IT Trends—What to Expect in 2015
In late 2014, I took a moment to think about a few trends enterprise IT should expect to see for 2015. I’d like to explore these trends a little further.
Network functions virtualization takes off, even without SDN
2015 will see continued development of SDN technologies, and buyer confusion will not abate as the incumbent switch and router vendors jockey for position. But NFV, already being widely deployed into service providers, will make its way into ‘classical’ enterprise networks without the need for any SDN refresh (which, curiously, may require new hardware). Virtualized network functions allow organizations to dynamically provision networks wherever they’re needed, on an on-demand basis, independent of any underlying fabric.
While SDN continues to attract much attention, actual enterprise deployment remains low. Like ‘cloud,’ ‘SDN’ has been defined and redefined in various ways, often to advance particular agendas. This leaves potential buyers with a challenge to justify the costs and disruptions that an SDN deployment typically incurs. Fortunately, the path toward NFV is much clearer. Modern general-purpose CPUs provide equivalent or better performance than custom hardware, and software can now replace nearly every ‘middle box’ that sits somewhere in a network. Originally of interest mostly to service providers, NFV allows enterprises to separate network functions from location, allowing applications and data to be ‘projected’ wherever and whenever needed.
Data breaches grow larger and more frequent
Unfortunately, the relentless pace of data breaches in 2014 will continue in 2015. Traditional security tactics, such as relying on ‘hardened’ perimeters and rigid mobile device management, will have little effect at slowing down the bad guys. Enterprises should shift investments and spend more on detection and response. Visibility across all applications, networks, and devices is the first critical step toward improving overall security postures. Establishing a baseline of what’s ‘normal’ helps to better isolate actual threats and respond accordingly.

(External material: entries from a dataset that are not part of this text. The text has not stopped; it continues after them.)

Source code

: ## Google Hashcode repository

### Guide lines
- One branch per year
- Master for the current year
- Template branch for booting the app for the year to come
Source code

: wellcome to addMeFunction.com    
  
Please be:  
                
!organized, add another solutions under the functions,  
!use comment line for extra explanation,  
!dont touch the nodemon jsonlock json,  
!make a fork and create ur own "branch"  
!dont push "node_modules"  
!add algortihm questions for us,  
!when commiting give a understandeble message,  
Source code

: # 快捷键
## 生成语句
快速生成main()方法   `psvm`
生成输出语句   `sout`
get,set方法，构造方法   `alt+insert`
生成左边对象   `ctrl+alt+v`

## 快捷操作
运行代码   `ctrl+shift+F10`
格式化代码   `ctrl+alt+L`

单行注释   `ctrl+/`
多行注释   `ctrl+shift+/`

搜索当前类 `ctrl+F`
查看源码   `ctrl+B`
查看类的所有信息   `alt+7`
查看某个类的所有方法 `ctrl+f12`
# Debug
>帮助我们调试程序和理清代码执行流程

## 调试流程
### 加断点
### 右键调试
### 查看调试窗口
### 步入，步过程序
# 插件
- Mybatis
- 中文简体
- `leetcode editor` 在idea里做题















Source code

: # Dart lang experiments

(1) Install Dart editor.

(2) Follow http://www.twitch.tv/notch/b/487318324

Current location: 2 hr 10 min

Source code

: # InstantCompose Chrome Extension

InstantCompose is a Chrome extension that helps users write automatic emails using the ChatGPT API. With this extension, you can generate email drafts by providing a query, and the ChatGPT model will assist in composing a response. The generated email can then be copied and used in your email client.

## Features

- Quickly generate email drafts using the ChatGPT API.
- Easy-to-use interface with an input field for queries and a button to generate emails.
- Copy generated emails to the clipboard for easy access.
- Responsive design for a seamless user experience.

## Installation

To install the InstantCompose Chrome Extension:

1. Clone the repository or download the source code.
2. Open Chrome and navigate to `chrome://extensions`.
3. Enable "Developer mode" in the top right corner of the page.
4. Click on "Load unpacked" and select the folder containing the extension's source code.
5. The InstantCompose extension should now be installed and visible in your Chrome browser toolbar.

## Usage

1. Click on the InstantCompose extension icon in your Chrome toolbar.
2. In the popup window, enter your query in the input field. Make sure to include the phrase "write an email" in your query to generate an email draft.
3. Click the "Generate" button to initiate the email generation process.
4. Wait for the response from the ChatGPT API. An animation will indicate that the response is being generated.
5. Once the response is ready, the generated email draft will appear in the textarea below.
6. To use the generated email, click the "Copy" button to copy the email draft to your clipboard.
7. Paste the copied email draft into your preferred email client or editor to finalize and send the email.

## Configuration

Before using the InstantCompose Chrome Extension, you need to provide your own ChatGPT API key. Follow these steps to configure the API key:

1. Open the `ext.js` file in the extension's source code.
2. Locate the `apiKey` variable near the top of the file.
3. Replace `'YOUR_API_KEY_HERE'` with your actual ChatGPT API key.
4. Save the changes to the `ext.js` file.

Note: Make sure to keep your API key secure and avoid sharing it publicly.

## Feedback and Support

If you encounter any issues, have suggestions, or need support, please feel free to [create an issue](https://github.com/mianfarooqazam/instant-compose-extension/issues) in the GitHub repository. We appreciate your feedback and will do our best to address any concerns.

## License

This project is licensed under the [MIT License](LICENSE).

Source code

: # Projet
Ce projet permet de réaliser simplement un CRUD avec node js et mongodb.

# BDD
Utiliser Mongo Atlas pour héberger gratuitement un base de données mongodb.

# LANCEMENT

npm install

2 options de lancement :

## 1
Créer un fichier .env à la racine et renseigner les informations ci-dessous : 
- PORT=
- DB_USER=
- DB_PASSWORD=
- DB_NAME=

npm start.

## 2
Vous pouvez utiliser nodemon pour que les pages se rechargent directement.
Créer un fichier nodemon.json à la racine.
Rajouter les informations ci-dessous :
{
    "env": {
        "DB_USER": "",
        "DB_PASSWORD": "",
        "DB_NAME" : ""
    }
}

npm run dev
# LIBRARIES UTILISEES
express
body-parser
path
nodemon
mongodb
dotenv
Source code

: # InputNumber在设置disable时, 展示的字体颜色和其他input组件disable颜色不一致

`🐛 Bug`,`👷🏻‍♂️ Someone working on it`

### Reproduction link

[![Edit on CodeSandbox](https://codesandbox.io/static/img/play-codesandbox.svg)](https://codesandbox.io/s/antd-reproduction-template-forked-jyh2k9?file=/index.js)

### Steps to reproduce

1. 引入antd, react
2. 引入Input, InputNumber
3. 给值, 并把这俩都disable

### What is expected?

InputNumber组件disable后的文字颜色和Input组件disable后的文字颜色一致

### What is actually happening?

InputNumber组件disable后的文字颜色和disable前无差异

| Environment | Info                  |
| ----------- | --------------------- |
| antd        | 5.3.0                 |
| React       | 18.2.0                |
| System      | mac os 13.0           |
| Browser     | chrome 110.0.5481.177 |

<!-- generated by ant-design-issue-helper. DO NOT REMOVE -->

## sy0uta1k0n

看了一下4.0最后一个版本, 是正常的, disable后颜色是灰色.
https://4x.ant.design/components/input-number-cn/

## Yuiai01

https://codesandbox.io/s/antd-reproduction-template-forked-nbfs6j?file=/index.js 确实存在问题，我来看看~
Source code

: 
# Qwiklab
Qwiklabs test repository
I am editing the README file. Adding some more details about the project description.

The high profile attacks of 2014 completely evaded perimeter-style security controls. Attacks that target people—always more vulnerable than technology—will remain in the headlines well beyond 2015. Despite this, security budgets won’t grow much, because demonstrating ROI on security investments can be a futile exercise (‘How much money did we make with that firewall again?’). Now is the time to reallocate budgets to be better prepared for when the inevitable happens. Improved detection capabilities can help limit how far an attacker might penetrate a network. A well-tuned (and practiced) response process guides the organization to recover quickly in a controlled fashion, minimizing errors and omissions and returning to profitability as soon as possible.

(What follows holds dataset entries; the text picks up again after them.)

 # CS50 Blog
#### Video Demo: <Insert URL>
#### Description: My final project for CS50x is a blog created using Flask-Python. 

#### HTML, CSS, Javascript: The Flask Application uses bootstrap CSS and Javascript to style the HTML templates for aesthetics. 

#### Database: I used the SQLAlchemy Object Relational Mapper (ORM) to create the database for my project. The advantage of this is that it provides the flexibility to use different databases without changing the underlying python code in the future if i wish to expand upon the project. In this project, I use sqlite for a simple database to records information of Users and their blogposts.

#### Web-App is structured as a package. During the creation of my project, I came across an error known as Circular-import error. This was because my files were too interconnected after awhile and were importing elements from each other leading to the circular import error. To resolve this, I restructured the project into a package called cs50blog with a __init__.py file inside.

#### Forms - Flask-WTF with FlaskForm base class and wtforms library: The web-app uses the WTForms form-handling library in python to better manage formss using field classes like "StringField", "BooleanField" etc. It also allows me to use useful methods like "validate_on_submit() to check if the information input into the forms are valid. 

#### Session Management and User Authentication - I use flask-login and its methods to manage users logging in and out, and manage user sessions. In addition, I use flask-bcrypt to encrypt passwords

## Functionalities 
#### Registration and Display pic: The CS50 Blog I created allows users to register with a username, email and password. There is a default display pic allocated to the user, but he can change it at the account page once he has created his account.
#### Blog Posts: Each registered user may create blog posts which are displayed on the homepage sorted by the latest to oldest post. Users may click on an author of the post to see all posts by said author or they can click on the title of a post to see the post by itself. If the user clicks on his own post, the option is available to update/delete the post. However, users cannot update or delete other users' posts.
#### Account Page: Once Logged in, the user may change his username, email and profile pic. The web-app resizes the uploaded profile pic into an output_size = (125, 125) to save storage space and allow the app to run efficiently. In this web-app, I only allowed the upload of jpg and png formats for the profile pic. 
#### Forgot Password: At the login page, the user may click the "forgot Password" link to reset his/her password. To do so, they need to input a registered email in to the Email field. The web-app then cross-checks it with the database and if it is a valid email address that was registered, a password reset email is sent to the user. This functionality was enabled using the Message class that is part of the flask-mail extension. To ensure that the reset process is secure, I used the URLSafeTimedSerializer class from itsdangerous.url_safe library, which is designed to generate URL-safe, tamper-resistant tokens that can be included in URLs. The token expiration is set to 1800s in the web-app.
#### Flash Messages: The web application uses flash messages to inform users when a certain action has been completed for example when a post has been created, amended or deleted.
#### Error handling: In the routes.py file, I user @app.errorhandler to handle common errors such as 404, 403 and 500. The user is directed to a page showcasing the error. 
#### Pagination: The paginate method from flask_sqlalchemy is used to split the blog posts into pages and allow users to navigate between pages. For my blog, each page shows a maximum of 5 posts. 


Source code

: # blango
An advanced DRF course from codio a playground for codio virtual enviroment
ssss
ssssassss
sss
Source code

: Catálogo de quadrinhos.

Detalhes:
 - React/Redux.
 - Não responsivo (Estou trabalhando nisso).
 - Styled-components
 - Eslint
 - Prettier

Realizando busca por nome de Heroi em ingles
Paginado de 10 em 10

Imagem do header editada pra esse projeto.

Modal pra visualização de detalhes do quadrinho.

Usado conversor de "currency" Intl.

Hybrid architectures become the norm
Even though cloud computing and third party hosting will continue their rapid expansion, on-premises IT will remain a reality for 2015 and beyond. The resulting hybrid infrastructure stack will create challenges for most organizations—including architectural ‘collisions,’ where design patterns for on-premises development and deployment don’t translate well (or at all) into cloud. Working through these challenges will require more sophisticated models, policies, identity/access controls, and coding practices to ensure that end-user needs are met consistently across all platforms.
Immediacy is the theme. The dynamic nature of modern business requires that IT develop skills and methods for providing effective solutions quickly. Agile development methods, modeling and simulation tools, and a devops philosophy all can help an organization outflank and beat its competition. Software that offers abstraction layers for common tasks such as authentication/authorization, interprocess communication, and service chaining can help reduce dependencies on particular deployment architectures, making it easier to move application stacks across platforms.
Decision-making becomes primarily driven by actionable analytics
As visibility, control, and optimization are brought to hybrid networks it will become increasingly important to construct an analytics-driven infrastructure that can take action when problems occur anywhere in the network. In 2015, more IT organizations will begin instrumenting network architectures with predictive analytics to create self-correcting, self-generating networks that respond to business needs and intents. This will be an ongoing trend starting in 2015.
Well-instrumented infrastructures provide the foundation for introducing automation. Such automation helps infrastructures react to changing demands without requiring manual intervention (and also reduce errors that might occur whenever humans touch technology). Visibility tools can help to discover and map dependencies in application workloads, a necessary element for true workload portability. Furthermore, rich analytics supports the recommended shifts in security techniques toward detection and response.
Location transforms from a constraint into a feature
The technologies that will emerge in 2015—full stack virtualization, pervasive visibility, and hybrid deployments—create a form of infrastructure mobility that allows organizations to optimize for location of data, applications, and people. Regulatory policies that govern data locations will cease to become an impediment, and rapid access to that data will become possible for anyone, regardless of where they may happen to reside. Organizations that adopt these technologies will achieve new kinds of competitive advantages as a result.
The industry is at the threshold of a significant change—a change that is poised to eliminate this constraint from most decisions. With the help of modern tools designed for such purpose, IT organizations can liberate themselves from the limits of distance and location. Applications and data can be placed wherever is optimal for the business and can be quickly moved around as necessary. Users will have a consistent performance experience. Administrators and developers can retain visibility into application behavior regardless of how much distance might separate users from their data.